[REQUIRED WORK]
Each entry should be returned exactly as written, with no pictures carried over.

[DATA IN THIS EXERCISE]

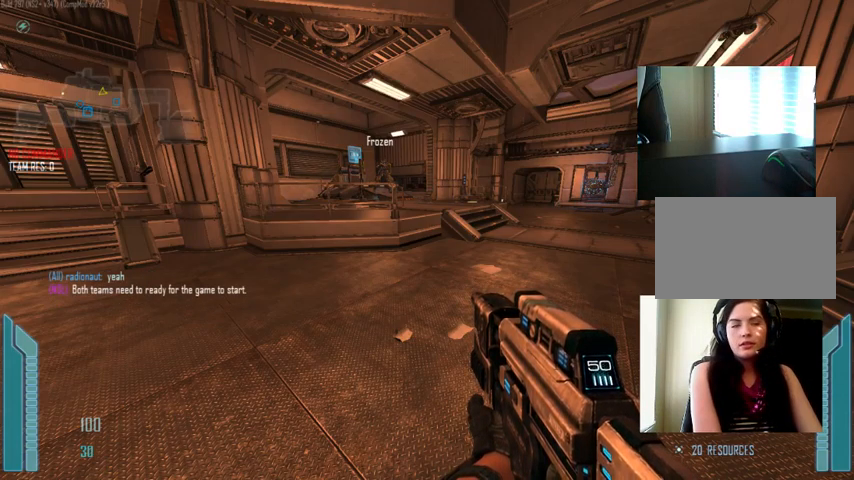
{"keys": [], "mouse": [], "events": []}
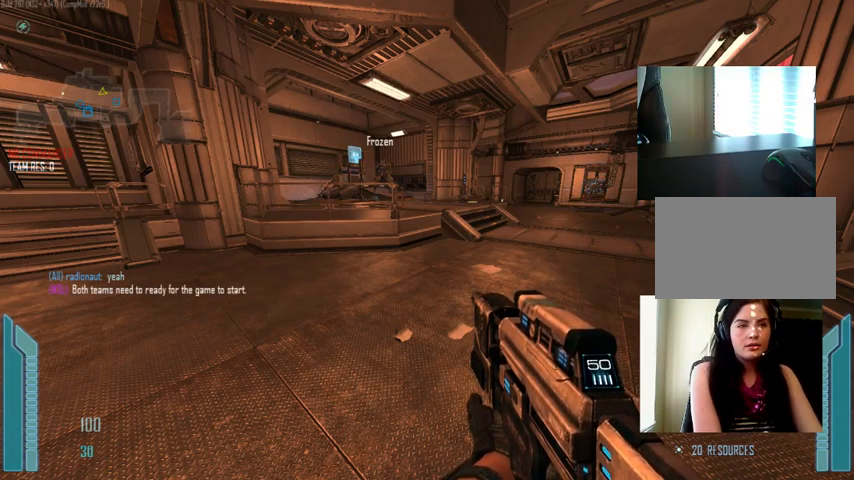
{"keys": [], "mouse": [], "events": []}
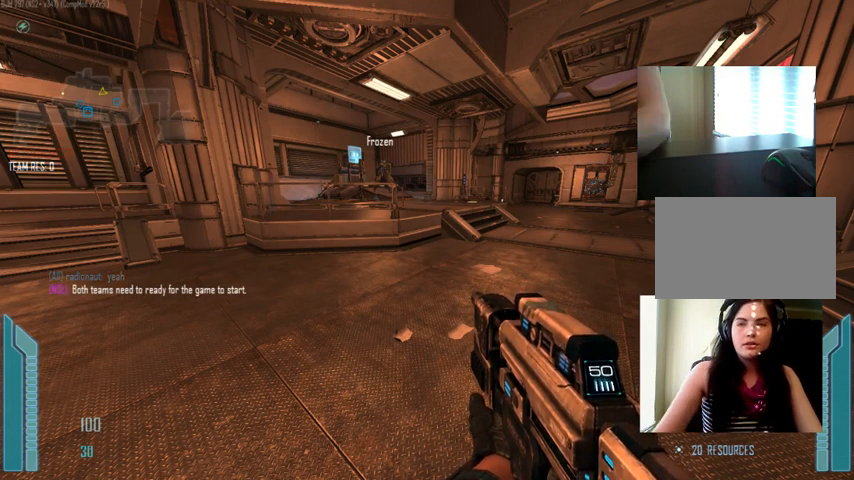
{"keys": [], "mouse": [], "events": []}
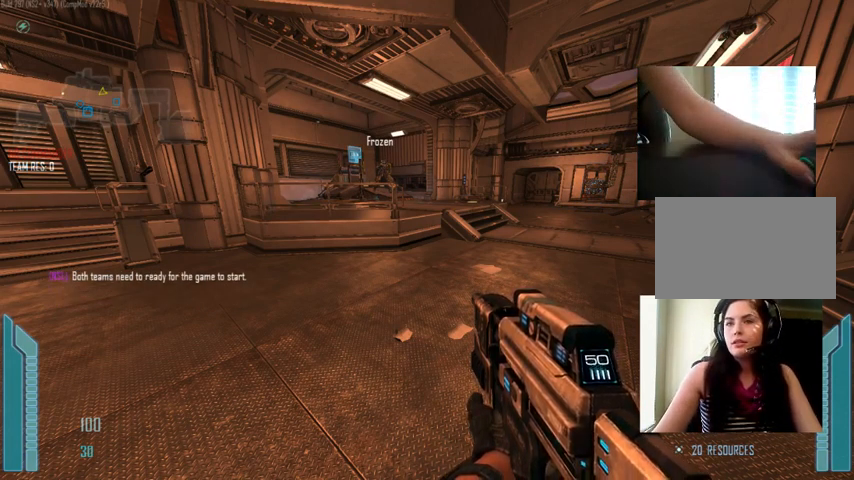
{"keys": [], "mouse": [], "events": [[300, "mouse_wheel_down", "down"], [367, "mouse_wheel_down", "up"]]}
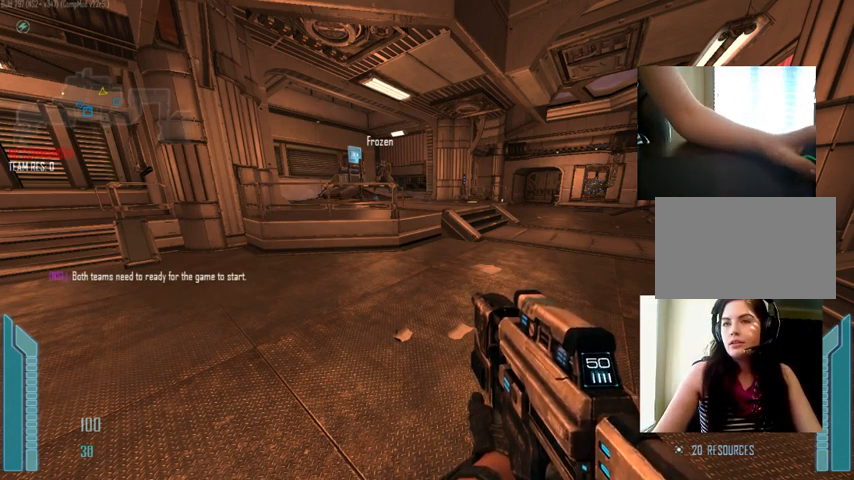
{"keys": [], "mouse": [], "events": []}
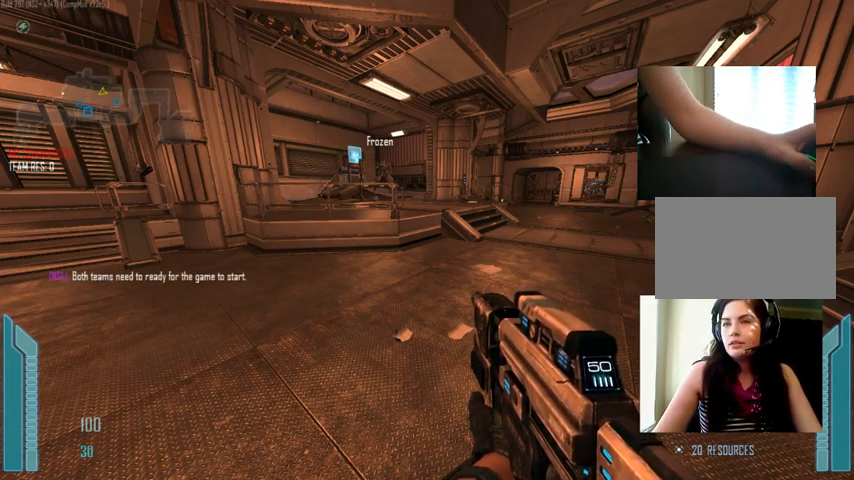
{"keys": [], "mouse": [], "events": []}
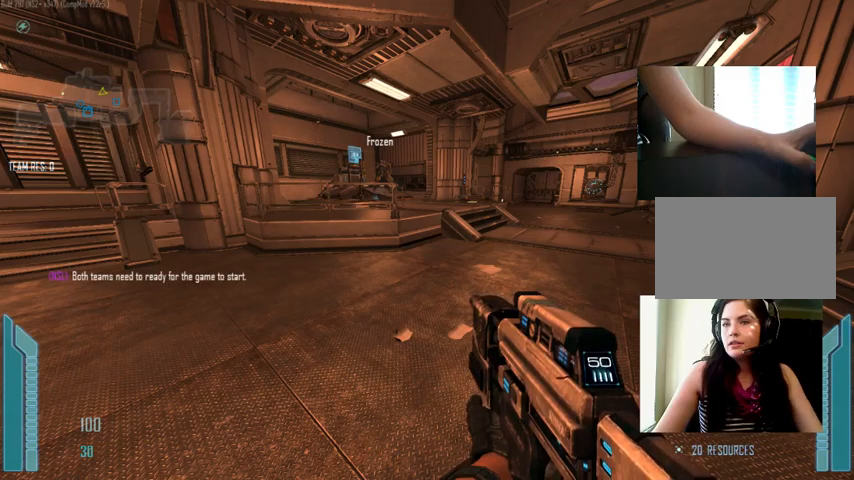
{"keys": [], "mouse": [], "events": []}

[SOLUTION TO THE EXERCISE]
{"keys": [], "mouse": [], "events": []}
{"keys": [], "mouse": [], "events": []}
{"keys": [], "mouse": [], "events": []}
{"keys": [], "mouse": [], "events": [[300, "mouse_wheel_down", "down"], [367, "mouse_wheel_down", "up"]]}
{"keys": [], "mouse": [], "events": []}
{"keys": [], "mouse": [], "events": []}
{"keys": [], "mouse": [], "events": []}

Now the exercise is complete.